While large-scale ransomware attacks become public, Trivedi claims that patients are frequently unaware of hacks that are quickly remedied by health providers. Some businesses pay the ransomware and the attack is kept private. “The problem is that you can’t trust a criminal. These guys are extremely well-organized. In the last few years, we’ve seen companies hit multiple times by different ransomware gangs. It is less expensive to implement the proper defense strategy than to deal with the pressure and disruption caused by an attack.”
However, some businesses are simply not doing enough.
According to Thorsten Stoeterau, a Plantation cyber security expert, the Akumin incident should serve as a wake-up call for patients and providers.
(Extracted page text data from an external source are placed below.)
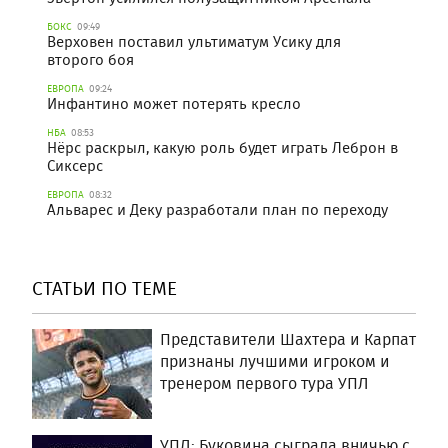
БОКС
09:49
Верховен поставил ультиматум Усику для
второго боя
ЕВРОПА
09:24
Инфантино может потерять кресло
НБА
08:53
Нёрс раскрыл, какую роль будет играть Леброн в
Сиксерс
ЕВРОПА
08:32
Альварес и Деку разработали план по переходу
СТАТЬИ ПО ТЕМЕ
Представители Шахтера и Карпат
признаны лучшими игроком и
тренером первого тура УПЛ
УПЛ: Буковина сыграла вничью с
Digital records and images dating back ten years or more may be lost.
“Ransomware happens, but there is no excuse not to have a backup,” he went on to say. “There is no excuse for not being able to retrieve data after three and a half weeks.” It means they didn’t have a backup, or their backups were corrupted as well. They were unprepared for a disaster like this and gambled with their customers’ data.”
Akumin’s investor relations director, Jeffrey White, stated that the company’s operations are returning on varying timelines but did not address the potential data loss.
Most people are well aware that hackers have the potential to expose personal financial information. Hackers have compromised retailers, school districts, and even the state’s unemployment system. However, as cyber attacks become more common in the healthcare industry, patients may be less aware that the fallout can impact their ability to access lab or test results, and even cause treatment to be delayed.
“We as a society rely on computers and hope they always work,” Stoeterau went on to say. “We have the option of requesting our health data.” I never considered it until this incident… it might be a good idea.”